Les points clés pour cette intervention télévisée plus courte que les précédentes et resserrée autour de quelques thèmes? Le recours fréquent au «nous» et l’hommage rendu à plusieurs reprises à ses concitoyens; l’urgence d’une reprise économique basée sur un effort collectif accru et le rappel de l’unité nationale dans le respect de toute l’histoire de France, alors que la remise en cause du passé colonial du pays bat son plein.
Lire également: Pour Frontex, les lourds défis post-Covid-19
Un retour à la normalité
En résumé? Un Emmanuel Macron résolu à reprendre le contrôle des opérations, au moment où sa cote de popularité est distancée par celle de son premier ministre. L’objectif affiché d’une «reconstruction sociale et solidaire» sera atteint grâce à la mise en œuvre, dans les deux ans à venir, de priorités sur lesquelles le locataire de l’Elysée a annoncé son intention d’engager rapidement des consultations. «J’assumerai avec vous, avec nos corps intermédiaires […]. Je m’engagerai dans cette reconstruction économique», a asséné Emmanuel Macron après avoir rappelé l’énorme effort budgétaire consenti par l’Etat français: près de 500 milliards d’euros injectés dans l’économie, ce qui exigera, a-t-il expliqué, de «travailler davantage».
Lire encore: Déverrouillage français, le mode d’emploi
La seule annonce concrète de l’intervention du président français a concerné la réouverture, dès ce lundi, de l’ensemble des entreprises et des lieux publics, restaurants et cafés compris, sur l’intégralité du territoire hexagonal désormais classé vert. La région Ile-de-France, jusque-là classée orange, va donc pouvoir reprendre une vie économique et sociale normale. Le système scolaire reprendra pour sa part son fonctionnement d’avant Covid-19 le 22 juin, date symbolique puisque très proche des vacances d’été, mais avant tout destinée à mettre fin aux controverses sur les réouvertures à la carte des établissements.
A retenir en revanche: une triple impulsion qui servira de toile de fond aux changements attendus de ministres, voire de premier ministre, après le second tour des élections municipales, confirmé le 28 juin.
Bâtir l’avenir de la France en trois points
D’abord, le souci du collectif, pour un chef de l’Etat trop souvent accusé d’être «hors sol». «Nous n’avons pas à rougir de notre bilan. Des dizaines de milliers de vies sauvées par notre choix humaniste de placer la santé au-dessus de l’économie. Vous avez fait preuve d’un sens des responsabilités admirable. La période a montré que nous avions du ressort, de la ressource.» «Il collectivise désormais le succès. C’est un réel changement», confirme, avec satisfaction, le sénateur André Gattolin, élu de la majorité. D’autant que cette reconnaissance de l’effort collectif s’accompagne d’une promesse: «L’organisation de l’Etat doit profondément changer. Libérons la créativité et l’énergie du terrain.» Sans pour autant en donner la moindre modalité et sans prononcer le mot de décentralisation.

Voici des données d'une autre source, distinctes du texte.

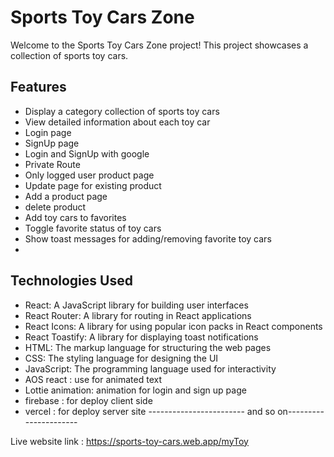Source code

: # Sports Toy Cars Zone

Welcome to the Sports Toy Cars Zone project! This project showcases a collection of sports toy cars.

## Features

- Display a category collection of sports toy cars
- View detailed information about each toy car
- Login page
- SignUp page
- Login and SignUp with google
- Private Route
- Only logged user product page
- Update page for existing product
- Add a product page 
- delete product 
- Add toy cars to favorites
- Toggle favorite status of toy cars
- Show toast messages for adding/removing favorite toy cars
- 


## Technologies Used

- React: A JavaScript library for building user interfaces
- React Router: A library for routing in React applications
- React Icons: A library for using popular icon packs in React components
- React Toastify: A library for displaying toast notifications
- HTML: The markup language for structuring the web pages
- CSS: The styling language for designing the UI
- JavaScript: The programming language used for interactivity
- AOS react : use for animated text
- Lottie animation: animation for login and sign up page
- firebase : for deploy client side
- vercel : for deploy server site 
------------------------ and so on----------------------

Live website link : https://sports-toy-cars.web.app/myToy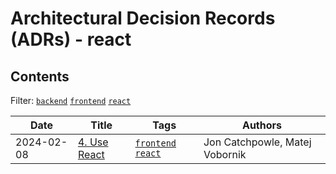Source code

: # Architectural Decision Records (ADRs) - react

## Contents

Filter: [`backend`](https://github.com/pleo-io/architectural-decision-records/blob/main/tags/backend.md) [`frontend`](https://github.com/pleo-io/architectural-decision-records/blob/main/tags/frontend.md) [`react`](https://github.com/pleo-io/architectural-decision-records/blob/main/tags/react.md)

| Date | Title | Tags | Authors |
| ------- | ------- | ------- | ------- |
| 2024-02-08 | [4. Use React](https://github.com/pleo-io/architectural-decision-records/blob/main/doc/adr/0004-use-react.md) | [`frontend`](https://github.com/pleo-io/architectural-decision-records/blob/main/tags/frontend.md) [`react`](https://github.com/pleo-io/architectural-decision-records/blob/main/tags/react.md) | Jon Catchpowle, Matej Vobornik |
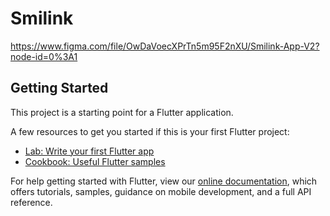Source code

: # Smilink

https://www.figma.com/file/OwDaVoecXPrTn5m95F2nXU/Smilink-App-V2?node-id=0%3A1

## Getting Started

This project is a starting point for a Flutter application.

A few resources to get you started if this is your first Flutter project:

- [Lab: Write your first Flutter app](https://flutter.dev/docs/get-started/codelab)
- [Cookbook: Useful Flutter samples](https://flutter.dev/docs/cookbook)

For help getting started with Flutter, view our
[online documentation](https://flutter.dev/docs), which offers tutorials,
samples, guidance on mobile development, and a full API reference.
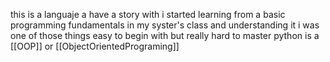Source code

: this is a languaje a have a story with i started learning from a basic programming fundamentals in my syster's class and understanding it i was one of those things easy to begin with but really hard to master 
python is a [[OOP]] or [[ObjectOrientedPrograming]] 
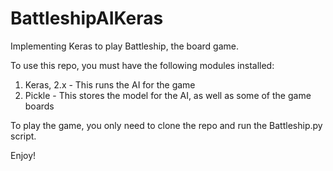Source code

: # BattleshipAIKeras
Implementing Keras to play Battleship, the board game.

To use this repo, you must have the following modules installed:
1) Keras, 2.x - This runs the AI for the game
2) Pickle - This stores the model for the AI, as well as some of the game boards

To play the game, you only need to clone the repo and run the Battleship.py script.

Enjoy!
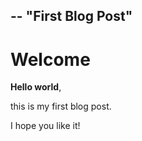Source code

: --
"First Blog Post"
--- 

# Welcome

**Hello world**, 

this is my first blog post.

I hope you like it!
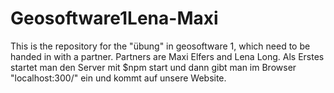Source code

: # Geosoftware1Lena-Maxi
This is the repository for the "übung" in geosoftware 1, which need to be handed in with a partner.
Partners are Maxi Elfers and Lena Long.
Als Erstes startet man den Server mit $npm start und dann gibt man im Browser "localhost:300/" ein und kommt auf unsere Website.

Ensuite, l’annonce d’une priorité économique pour les mois à venir. S’il a de nouveau vanté le «modèle social français», Emmanuel Macron a listé les plans d’aides aux entreprises et aux différents secteurs industriels. C’est en commandant en chef du redressement économique qu’il s’est exprimé, reparlant de possibles relocalisations industrielles et réaffirmant l’importance de l’initiative franco-allemande de relance qui sera discutée ce vendredi à Bruxelles lors du prochain sommet européen.
On ne déboulonne rien
Enfin, la protection des institutions et l’éloge de l’unité. «On ne déboulonnera pas les statues. On ne réécrira pas l’histoire» a-t-il affirmé, redisant l’importance du soutien de la nation aux policiers et aux gendarmes alors que les manifestations se multiplient, dans la foulée de l’émotion mondiale suscitée par le décès de George Floyd aux Etats-Unis. C’est un Emmanuel Macron régalien qui s’est exprimé: «Nous ne bâtirons pas davantage notre avenir dans le désordre, sans ordre républicain, ni sécurité, ni liberté.» Puis: «L’égalité des chances est un combat dévoyé lorsqu’il est récupéré par les séparatismes. La République n’effacera aucun nom de son histoire.» Pas question «de revisiter ou de nier ce que nous sommes».
Au final? Un discours avant tout destiné à se remettre en selle et à reprendre le contrôle de son mandat et de son action, en répétant à chaque fois le bien-fondé des décisions prises sous sa direction depuis la décision de confiner l’ensemble du pays le 16 mars dernier.
Avec les risques que cela comporte: revenu au centre du terrain, Emmanuel Macron se retrouvera plus que jamais en position d’accusé si la relance annoncée ces prochains mois et la fermeté républicaine ne sont pas au rendez-vous.